The other option is also not devoid of criticism. If the Election Commission adopts it, i.e. of declaring the candidate’s votes as invalid, then the real winner will not be the true representative of the people. India follows the ‘first past the post system.’ Often a candidate gets elected because there is a division of votes between the other parties. There is enough criticism as to how a candidate getting as low as thirty per cent of the total number of votes gets elected. Hence, declaring a candidate’s votes as invalid will further complicate the situation as the votes obtained by him could have been split between the first two candidates and a different winner could have arisen. To illustrate, let us take into account a scenario where the difference in votes obtained between the first two candidates is 3000 and the candidate who is in lawful custody gets 5000 votes. Now, these 5000 invalid votes could have gone to either of the first two candidates (with some votes going to the other candidates in the fray) and there is a possibility that the person coming second could have been the winner. This possibility will always arise in cases where the total number of votes obtained by the candidate in lawful custody is more than the victory margin of the winning candidate. 

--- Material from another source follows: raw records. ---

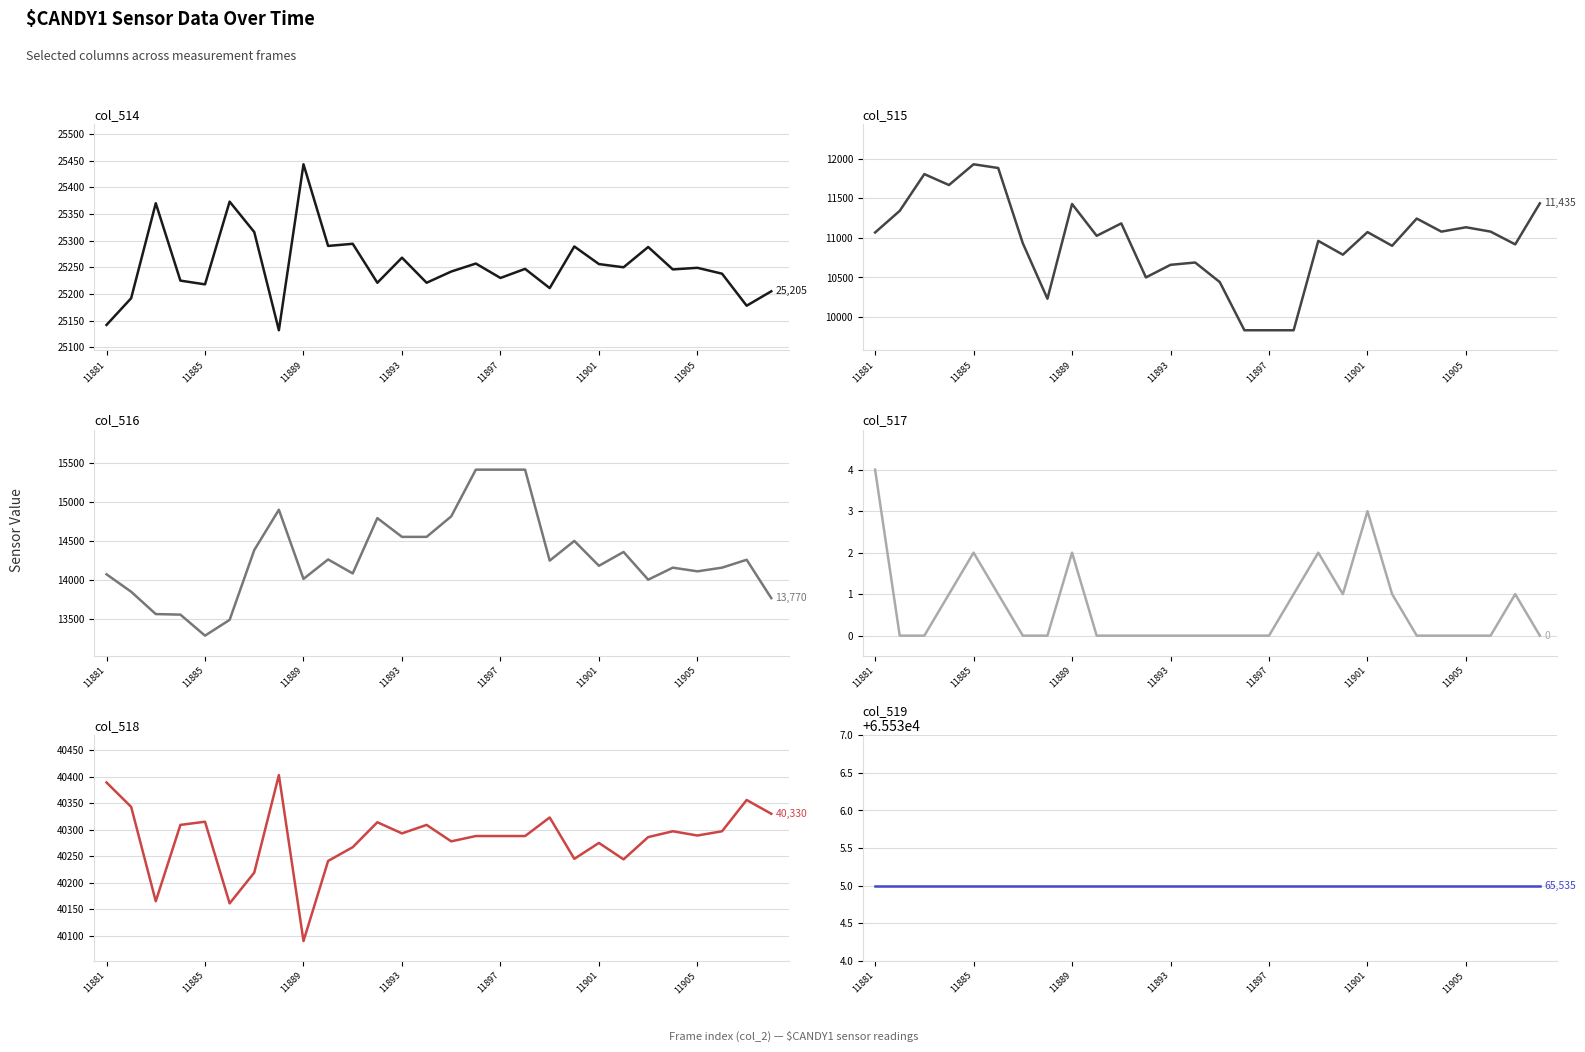

What is the maximum value for col_515?

11928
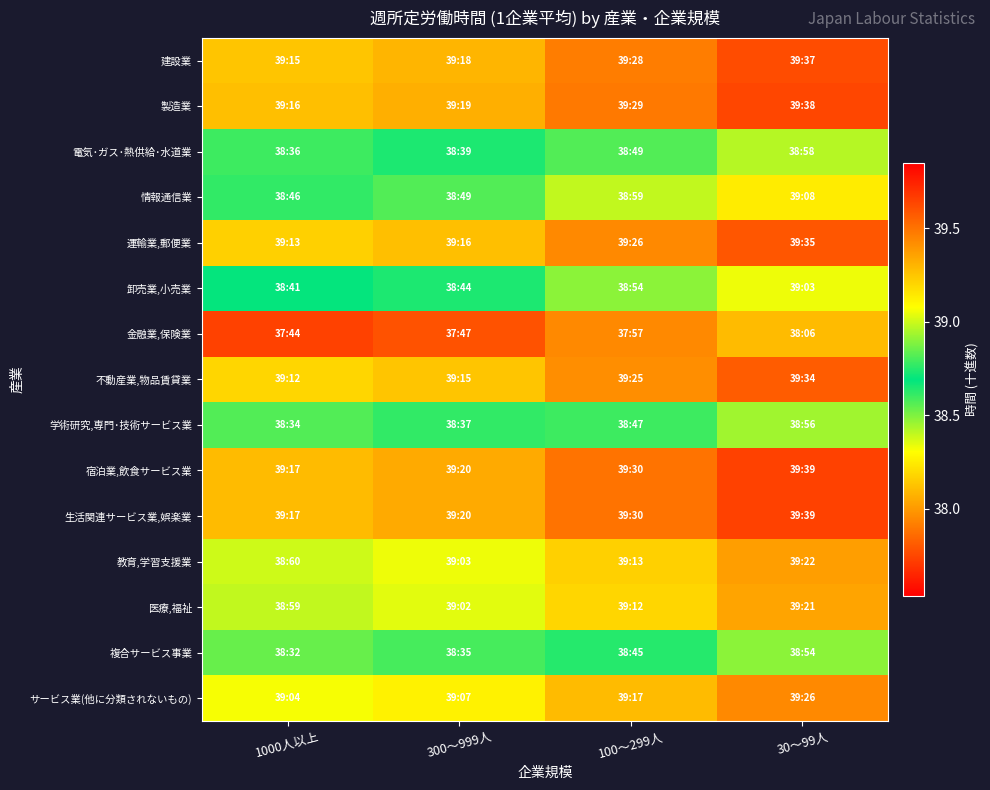

List the series in order of their peak value, highest first.

宿泊業,飲食サービス業, 生活関連サービス業,娯楽業, 製造業, 建設業, 運輸業,郵便業, 不動産業,物品賃貸業, サービス業(他に分類されないもの), 教育,学習支援業, 医療,福祉, 情報通信業, 卸売業,小売業, 電気･ガス･熱供給･水道業, 学術研究,専門･技術サービス業, 複合サービス事業, 金融業,保険業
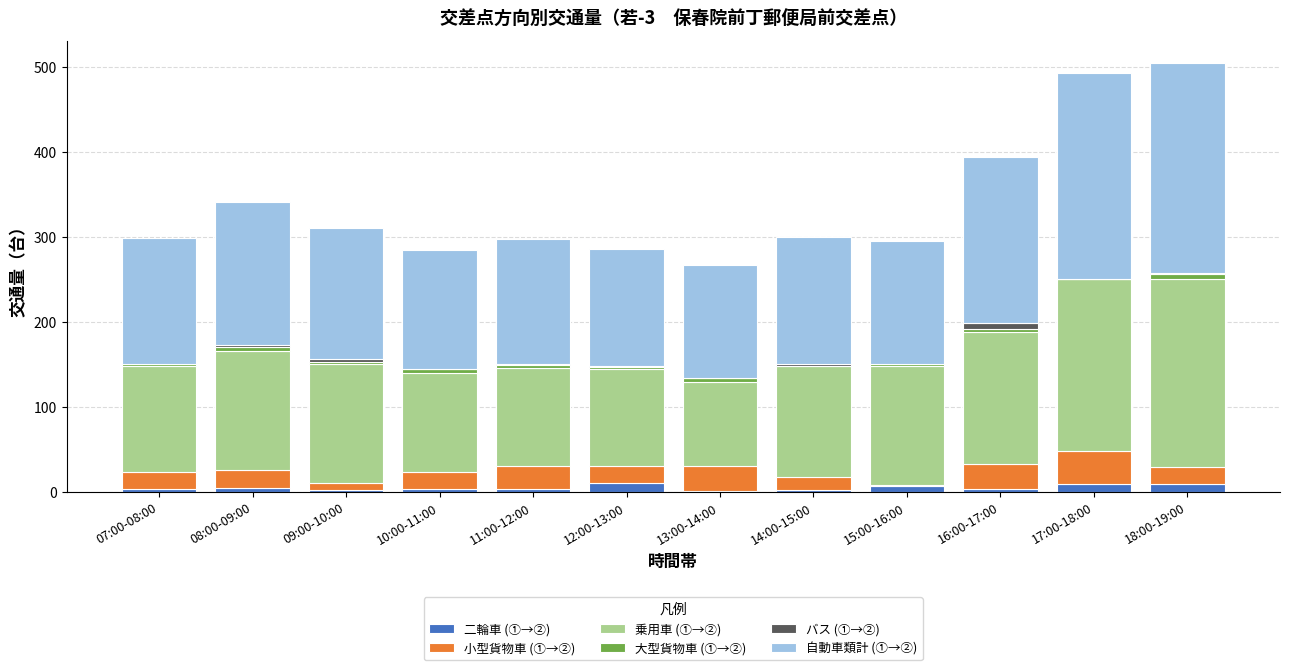

Is it true that 二輪車 (①→②) equals 4 at 16:00-17:00?

True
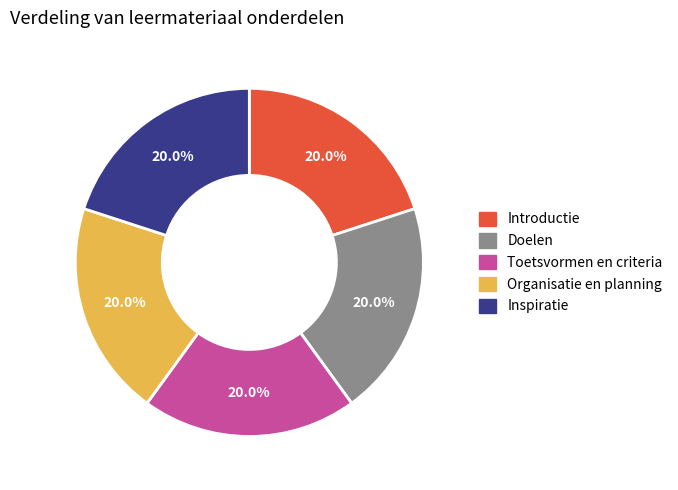

Does Doelen represent more than half of the total?

No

This confusion could have been easily put to rest if the Supreme Court had given a more reasoned judgment in stead of just saying that “we do not find any infirmity in the findings of the High Court.” Surely, it did not spend too much time analyzing the practical problems that this judgment would create. If it had, then the Court could have easily avoided a lot of confusion by proposing a realistic solution which would fulfil the intention of the court if in case situations such as those mentioned in the preceding paragraphs arose. 

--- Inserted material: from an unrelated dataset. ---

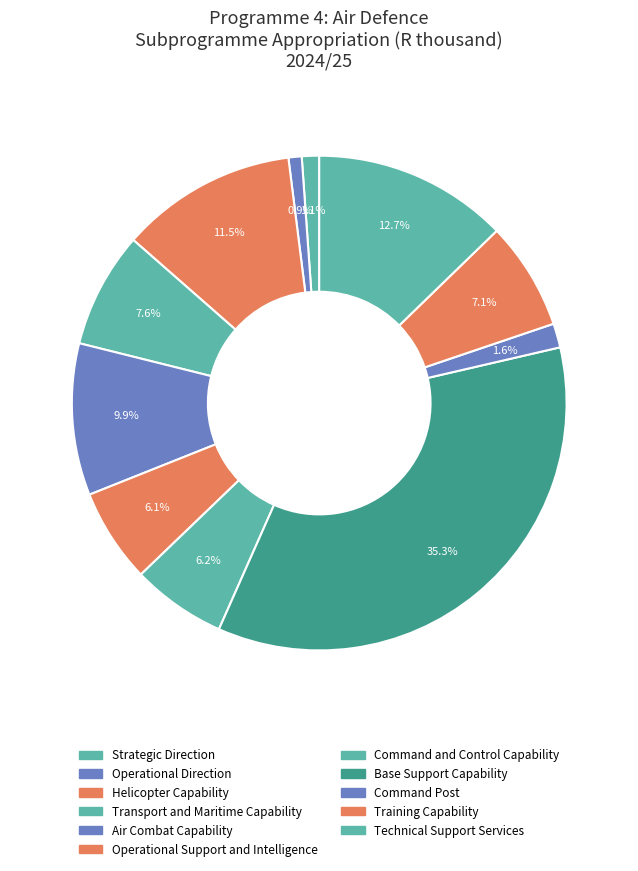

The Operational Support and Intelligence slice represents 19% of the pie. True or false?

False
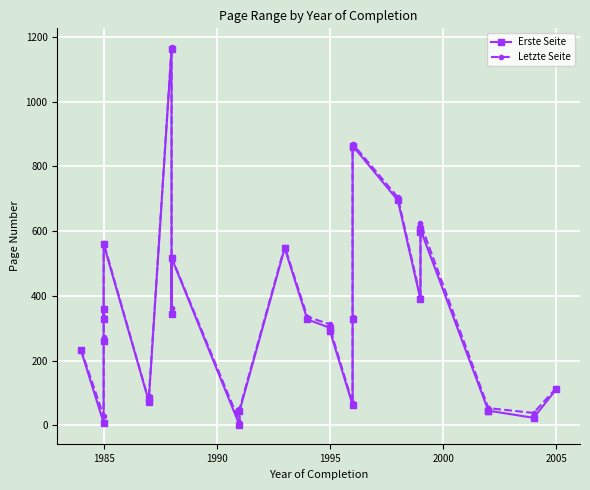

List the series in order of their peak value, lowest first.

Erste Seite, Letzte Seite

Unlike the Supreme Court, the Patna High Court cannot be faulted for not giving a reasoned judgment. Unfortunately, it was not properly assisted by the counsels appearing for either the Election Commission, or the Central and State Governments. In fact, the court puts it on record that the Advocate General “kept away from the Court” when he was issued notice. It sadly notes that no “responsible report” was left with the Registrar General of the High Court on whether criminals or persons in the lawful custody of the police have entered the arena of elections. 

The Supreme Court could have agreed with the High Court’s decision but at the same time should have been more articulate in its reasoning. This is reasonable to expect in cases such as this, where fundamental matters relating to the functioning of our democratic system are decided. Since brevity is not a characteristic feature of court judgments, one can only wonder as to why the Supreme Court made this an aberration. This hurried judgment is also a reflection of the Supreme Court’s paucity of time in writing judgments. 

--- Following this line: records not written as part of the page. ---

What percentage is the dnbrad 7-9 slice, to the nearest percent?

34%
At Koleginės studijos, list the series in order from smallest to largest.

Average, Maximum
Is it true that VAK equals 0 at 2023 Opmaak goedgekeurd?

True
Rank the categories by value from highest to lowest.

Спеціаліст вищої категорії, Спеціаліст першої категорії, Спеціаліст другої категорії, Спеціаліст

On the point of questions of law, like the Supreme Court, the Patna High Court too has made the same mistake that Anup Surendranath has pointed out on this blog – that of conflating the denial of voting rights under s. 62(5) of the 1951 Act and the disqualification of being on an electoral roll under s. 16(1)(c) of the 1950 Act. Probably, if the parties to the case had seriously contested the case offering an “in depth analysis” of their own to the High Court, this mistake would have come to the fore and we would have been spared a wrong and impractical judgment. Similarly, the Supreme Court ought to have heard the Union of India and other interested parties such as political groups who will be directly affected by this judgment. A lackadaisical attitude amongst all the parties is majorly responsible for this. 

Since the Patna High Court has left it open to the Election Commission on the course of action, it will be interesting to see its response as and when it is confronted with such a situation.